I AM SITTING IN THE SPARSELY FURNISHED LIVING ROOM OF AN UDEGE house in southeastern Siberia while the owner tries to sell me a tiger skin and bones. My cover is that I am part of a group of American businessmen here for a week of bird watching. The other “bird watchers” consist of Steven Galster, an environmental investigator, Anthony Suau, a TIME photographer, and Sergei Shaitarov, a Russian environmentalist who works with Galster. My ludicrously rudimentary disguise consists of a borrowed pair of binoculars. If the tiger trader asks me to name one species of local bird, we are sunk.
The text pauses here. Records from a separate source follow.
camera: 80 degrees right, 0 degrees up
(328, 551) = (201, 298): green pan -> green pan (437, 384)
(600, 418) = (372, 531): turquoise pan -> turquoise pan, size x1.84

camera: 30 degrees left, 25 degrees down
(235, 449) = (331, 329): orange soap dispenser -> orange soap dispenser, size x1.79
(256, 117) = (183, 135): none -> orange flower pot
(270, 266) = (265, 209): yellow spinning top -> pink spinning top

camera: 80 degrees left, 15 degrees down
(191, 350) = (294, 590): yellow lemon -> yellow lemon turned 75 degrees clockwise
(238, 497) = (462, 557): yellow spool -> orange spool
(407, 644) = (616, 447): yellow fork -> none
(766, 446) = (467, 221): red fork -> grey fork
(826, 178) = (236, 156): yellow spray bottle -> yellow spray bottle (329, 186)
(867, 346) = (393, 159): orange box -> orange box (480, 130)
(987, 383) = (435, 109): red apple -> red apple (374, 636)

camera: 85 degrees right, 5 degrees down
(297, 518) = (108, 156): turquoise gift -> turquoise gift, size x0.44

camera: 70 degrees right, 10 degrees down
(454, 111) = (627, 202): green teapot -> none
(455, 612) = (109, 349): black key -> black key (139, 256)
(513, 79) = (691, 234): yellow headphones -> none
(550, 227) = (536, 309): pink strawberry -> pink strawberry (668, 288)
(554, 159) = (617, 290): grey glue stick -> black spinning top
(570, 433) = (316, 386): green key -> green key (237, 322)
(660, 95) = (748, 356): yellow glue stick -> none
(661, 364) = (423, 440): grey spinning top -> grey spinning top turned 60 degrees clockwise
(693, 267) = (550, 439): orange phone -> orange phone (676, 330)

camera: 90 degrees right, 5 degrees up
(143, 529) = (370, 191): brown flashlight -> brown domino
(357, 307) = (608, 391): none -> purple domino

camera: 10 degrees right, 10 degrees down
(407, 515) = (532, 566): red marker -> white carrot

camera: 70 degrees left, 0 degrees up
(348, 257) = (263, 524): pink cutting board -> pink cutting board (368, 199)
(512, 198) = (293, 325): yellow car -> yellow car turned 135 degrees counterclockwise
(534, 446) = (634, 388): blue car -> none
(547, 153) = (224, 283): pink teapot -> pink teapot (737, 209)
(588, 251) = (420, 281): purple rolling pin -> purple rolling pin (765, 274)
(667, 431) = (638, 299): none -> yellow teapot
The impromptu undercover operation was a piece of serendipity. Galster had come to the village of Krasny Yar to encourage the Udege to set up an anti poaching squad. Galster is the executive director of a private environmental-security organization called the Investigative Network, which helps fund the antipoaching team. Seeing a group of Americans in Krasny Yar, Leonid, the poacher/trader, had approached Sergei and offered his services as a hunting guide. After a short conversation it turned out that Leonid had a tiger skin and bones he wanted to sell. Sergei arranged for us to see the skin later.

Nongovernmental environmental investigators like Galster, who was trained in intelligence techniques, are really rare birds and fun to watch. In 1993 Galster tracked shipments of rhino horn from Mozambique to Taiwan to Hong Kong. The operation ultimately brought Galster to a warehouse in Wuchuan, China, that contained the horns of more than 500 dead black rhinos worth $13 million.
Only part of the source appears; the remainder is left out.